Problem with simple calculation in kernel

Hi folks,

I am trying to normalize the result of a cuFFT with the code below. data[i].x represents the real value, data[i].y the imag value of a complex. The problem I have is that the real value (.x) is calculated and stored correctly, but written also into the .y field.


Let data[i].x = 10, data[i].y = 30 and size = 5 before execution. After execution the both data[i].x == 2 and data[i].y == 2.

If I comment out one of the lines, the other result is calculated correctly and stored at the correct place. What’s going wrong?

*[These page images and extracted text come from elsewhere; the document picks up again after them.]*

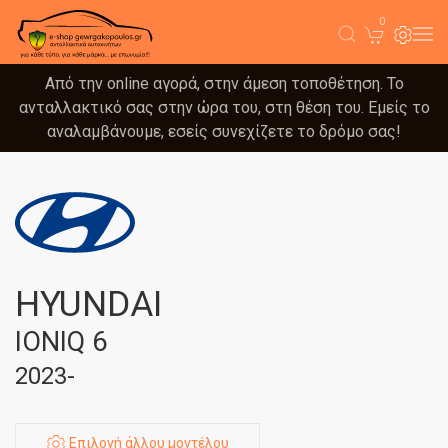
0
Από την online αγορά, στην άμεση τοποθέτηση. Το
ανταλλακτικό σας στην ώρα του, στη θέση του. Εμείς το
αναλαμβάνουμε, εσείς συνεχίζετε το δρόμο σας!
HYUNDAI
IONIQ 6
2023-
Επιλογή άλλου μοντέλου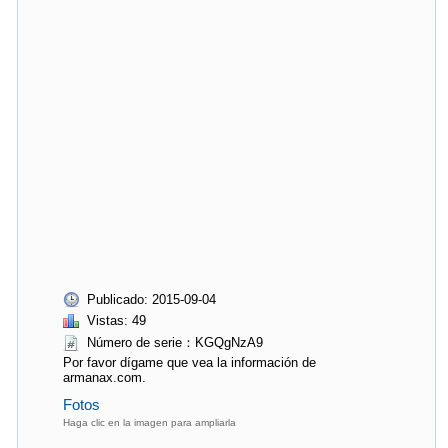
Publicado: 2015-09-04
Vistas: 49
Número de serie：KGQgNzA9
Por favor dígame que vea la información de
armanax.com.
Fotos
Haga clic en la imagen para ampliarla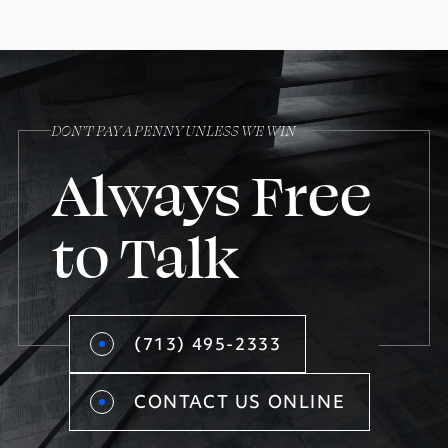
DON’T PAY A PENNY UNLESS WE WIN
Always Free
to Talk
(713) 495-2333
CONTACT US ONLINE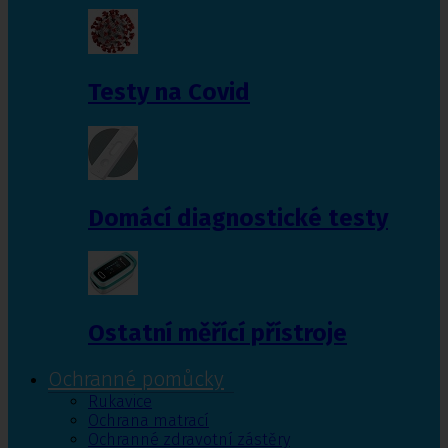
Testy na Covid
Domácí diagnostické testy
Ostatní měřící přístroje
Ochranné pomůcky
Rukavice
Ochrana matrací
Ochranné zdravotní zástěry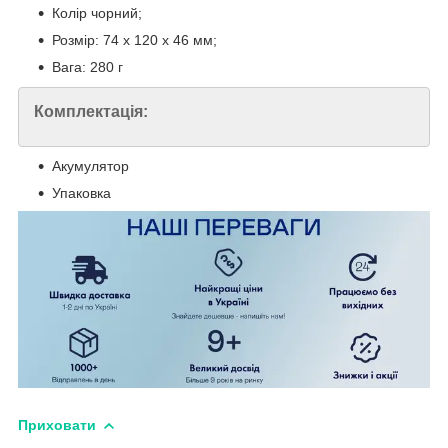
Колір чорний;
Розмір: 74 х 120 х 46 мм;
Вага: 280 г
Комплектація:
Акумулятор
Упаковка
Приховати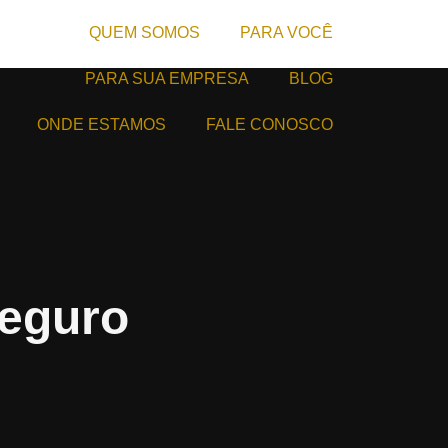
QUEM SOMOS
PARA VOCÊ
PARA SUA EMPRESA
BLOG
ONDE ESTAMOS
FALE CONOSCO
Seguro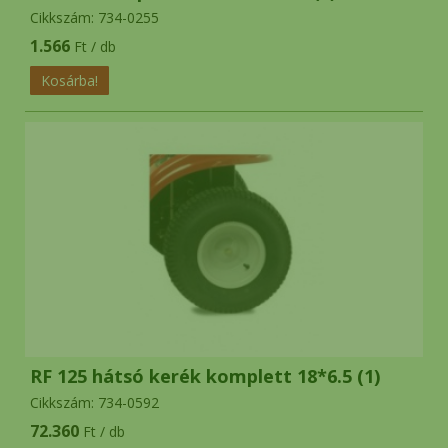
Cikkszám: 734-0255
1.566
Ft / db
RF 125 hátsó kerék komplett 18*6.5 (1)
Cikkszám: 734-0592
72.360
Ft / db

Btw, data is of course a pointer to linear device memory, and size the size of the vector.

As far as I know, cufftDoubleComplex is just a typedef for double2. At the nvcc command line I have specified “-arch sm_13” and my card is capable of compute capability 1.3, so using doubles should not be the problem.

__global__ void dev_normalize(cufftDoubleComplex *data, double size)

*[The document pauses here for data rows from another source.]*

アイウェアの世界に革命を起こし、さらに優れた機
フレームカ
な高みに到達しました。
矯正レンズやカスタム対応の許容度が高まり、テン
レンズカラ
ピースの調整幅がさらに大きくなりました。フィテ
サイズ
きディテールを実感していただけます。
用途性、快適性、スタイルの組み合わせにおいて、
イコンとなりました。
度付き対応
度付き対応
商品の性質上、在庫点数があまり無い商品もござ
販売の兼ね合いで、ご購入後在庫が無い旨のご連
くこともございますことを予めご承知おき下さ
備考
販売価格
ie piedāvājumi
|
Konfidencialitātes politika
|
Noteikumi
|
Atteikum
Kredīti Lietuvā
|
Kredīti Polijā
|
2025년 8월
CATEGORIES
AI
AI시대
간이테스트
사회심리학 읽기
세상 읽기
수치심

	int i = blockIdx.x * blockDim.x + threadIdx.x;

	if (i < size)


		data[i].x /= size;

		data[i].y /= size;



__host__ void normalize(cufftDoubleComplex *data, double size)

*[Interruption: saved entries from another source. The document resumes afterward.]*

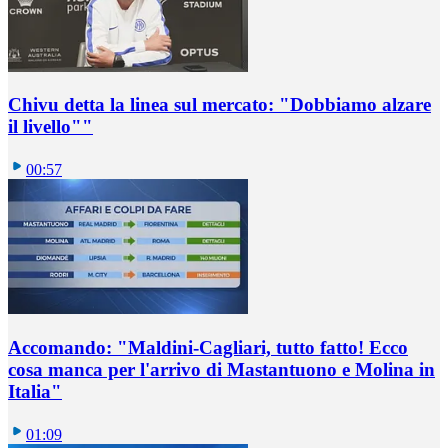
Chivu detta la linea sul mercato: "Dobbiamo alzare
il livello""
00:57
Accomando: "Maldini-Cagliari, tutto fatto! Ecco
cosa manca per l'arrivo di Mastantuono e Molina in
Italia"
01:09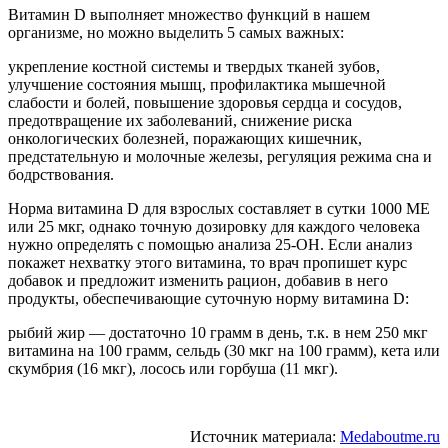
Витамин D выполняет множество функций в нашем
организме, но можно выделить 5 самых важных:
укрепление костной системы и твердых тканей зубов,
улучшение состояния мышц, профилактика мышечной
слабости и болей, повышение здоровья сердца и сосудов,
предотвращение их заболеваний, снижение риска
онкологических болезней, поражающих кишечник,
предстательную и молочные железы, регуляция режима сна и
бодрствования.
Норма витамина D для взрослых составляет в сутки 1000 МЕ
или 25 мкг, однако точную дозировку для каждого человека
нужно определять с помощью анализа 25-ОН. Если анализ
покажет нехватку этого витамина, то врач пропишет курс
добавок и предложит изменить рацион, добавив в него
продукты, обеспечивающие суточную норму витамина D:
рыбий жир — достаточно 10 грамм в день, т.к. в нем 250 мкг
витамина на 100 грамм, сельдь (30 мкг на 100 грамм), кета или
скумбрия (16 мкг), лосось или горбуша (11 мкг).
Источник материала:
Medaboutme.ru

	dev_normalize<<<((int)size+255) / 256, 256>>>(data, size);


It is a known compiler bug.

Simple workaround:

double scale=1./size;

That works.
Thank you for your very quick reply!

Another question on this topic: of course I do not want to get into this again, so could you please point me to a detailed description of the bug, or post the details here?


Again I seem to have a similar problem… Could please somebody point me to the bug description, so that I can work aroudn this bug in the future?